中央にお茶碗に山盛りのごはん。盆の四隅にまるまる団子状にしたおにぎり。旅立つときは袋に入れて持たせて上げるのだ。そして、使ったお茶碗はお別れに割ってしまうのだ。
葬儀が終わってしばらくは、親類がいてくれたり出入りがあったりで気が付かなかったのだが、ふと日常生活に戻って私の茶碗が見あたらないことに気づいた。
「なあ、私の茶碗知らん?」
私はキヨちゃんに聞いてみた。
「ん?茶碗?」
「うん。見あたらんのよ。」
「ああ、茶碗なあ。父ちゃんのお別れに父ちゃんの茶碗が見つからなくて、割った。」
・・・・。え?私のちゃわんを?
しかし、父の茶碗は枕飯に確かに使っていたのだ。しかも、洗って戻った形跡もない。つまり父の茶碗もないのだ。ということは、父のお弁当はおにぎりにせず、茶碗ごと持たせたか?
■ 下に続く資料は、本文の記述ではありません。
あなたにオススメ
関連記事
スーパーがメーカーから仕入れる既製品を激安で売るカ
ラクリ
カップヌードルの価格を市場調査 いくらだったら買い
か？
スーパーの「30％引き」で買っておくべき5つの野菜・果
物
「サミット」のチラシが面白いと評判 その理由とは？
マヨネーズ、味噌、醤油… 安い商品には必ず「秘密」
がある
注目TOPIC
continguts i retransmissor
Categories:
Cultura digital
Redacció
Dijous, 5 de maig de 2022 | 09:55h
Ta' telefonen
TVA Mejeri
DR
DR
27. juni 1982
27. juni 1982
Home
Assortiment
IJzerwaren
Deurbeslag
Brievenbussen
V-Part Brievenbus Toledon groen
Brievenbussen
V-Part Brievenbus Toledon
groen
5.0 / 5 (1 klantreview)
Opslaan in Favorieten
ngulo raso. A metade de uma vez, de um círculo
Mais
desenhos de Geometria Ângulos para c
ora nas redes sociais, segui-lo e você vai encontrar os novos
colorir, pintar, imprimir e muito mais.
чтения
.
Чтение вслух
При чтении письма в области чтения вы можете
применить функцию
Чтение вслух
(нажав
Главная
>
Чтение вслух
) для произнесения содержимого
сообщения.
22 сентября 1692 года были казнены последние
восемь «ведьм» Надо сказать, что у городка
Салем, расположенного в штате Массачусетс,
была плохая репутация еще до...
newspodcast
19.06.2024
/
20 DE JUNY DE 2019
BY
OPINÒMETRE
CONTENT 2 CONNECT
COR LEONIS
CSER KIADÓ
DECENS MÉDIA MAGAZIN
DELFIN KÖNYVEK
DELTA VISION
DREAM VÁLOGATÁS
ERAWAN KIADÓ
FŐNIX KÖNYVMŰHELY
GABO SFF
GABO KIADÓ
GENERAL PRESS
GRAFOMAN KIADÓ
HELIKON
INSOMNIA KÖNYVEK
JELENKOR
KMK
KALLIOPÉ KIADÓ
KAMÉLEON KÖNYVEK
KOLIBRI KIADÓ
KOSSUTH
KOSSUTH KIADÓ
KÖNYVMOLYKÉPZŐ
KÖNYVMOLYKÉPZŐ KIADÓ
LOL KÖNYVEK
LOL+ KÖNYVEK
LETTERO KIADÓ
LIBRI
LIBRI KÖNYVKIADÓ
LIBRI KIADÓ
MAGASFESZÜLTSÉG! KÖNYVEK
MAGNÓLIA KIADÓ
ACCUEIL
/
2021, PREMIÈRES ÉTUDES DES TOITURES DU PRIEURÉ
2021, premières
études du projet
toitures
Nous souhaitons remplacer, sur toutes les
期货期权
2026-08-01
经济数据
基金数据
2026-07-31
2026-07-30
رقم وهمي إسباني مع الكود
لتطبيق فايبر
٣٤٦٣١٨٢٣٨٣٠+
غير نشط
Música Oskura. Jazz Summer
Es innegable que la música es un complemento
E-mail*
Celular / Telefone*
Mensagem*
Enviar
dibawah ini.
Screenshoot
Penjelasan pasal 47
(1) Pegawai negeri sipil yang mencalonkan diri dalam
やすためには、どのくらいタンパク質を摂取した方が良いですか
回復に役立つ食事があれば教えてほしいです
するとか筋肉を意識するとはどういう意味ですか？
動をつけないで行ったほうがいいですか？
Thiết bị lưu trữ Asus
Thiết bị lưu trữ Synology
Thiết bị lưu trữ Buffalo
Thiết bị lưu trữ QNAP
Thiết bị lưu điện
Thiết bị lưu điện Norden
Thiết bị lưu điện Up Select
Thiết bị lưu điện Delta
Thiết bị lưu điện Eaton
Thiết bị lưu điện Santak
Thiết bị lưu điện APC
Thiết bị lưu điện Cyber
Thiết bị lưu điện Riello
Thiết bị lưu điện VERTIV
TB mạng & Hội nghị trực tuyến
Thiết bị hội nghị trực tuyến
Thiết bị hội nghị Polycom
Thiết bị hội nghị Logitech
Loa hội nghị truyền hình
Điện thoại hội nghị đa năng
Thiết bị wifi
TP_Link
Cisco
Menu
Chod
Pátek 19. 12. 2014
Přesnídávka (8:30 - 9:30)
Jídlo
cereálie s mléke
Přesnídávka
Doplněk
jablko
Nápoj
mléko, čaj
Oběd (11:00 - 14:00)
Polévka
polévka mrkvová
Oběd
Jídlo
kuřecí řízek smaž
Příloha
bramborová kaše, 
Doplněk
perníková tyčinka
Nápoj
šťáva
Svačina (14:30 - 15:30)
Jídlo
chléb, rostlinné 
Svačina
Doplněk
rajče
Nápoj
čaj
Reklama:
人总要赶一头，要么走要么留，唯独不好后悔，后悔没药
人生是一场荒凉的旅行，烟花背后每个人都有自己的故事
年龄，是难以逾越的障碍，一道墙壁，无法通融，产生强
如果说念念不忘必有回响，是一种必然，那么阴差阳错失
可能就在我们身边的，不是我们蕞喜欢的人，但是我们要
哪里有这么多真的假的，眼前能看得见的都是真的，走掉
それにしたって、ひどい話だ。茶碗なら客用だろうが、予備だろうがあるのだ。何も「生きてる」私の茶碗を割ることはないだろう。しかも、陶器市で買ったかなりお気に入りの茶碗だったのだ。
「誰が・・・私の茶碗を?」
「さあ?誰だろう?」
本気で首をかしげるキヨちゃんであるが、どうも私にはキヨちゃんの犯人説が有力である。うっかり、やりかねない。
昨日私は茶碗を新調した。ただし138円の安物にしてみた・・・。痛い・・・。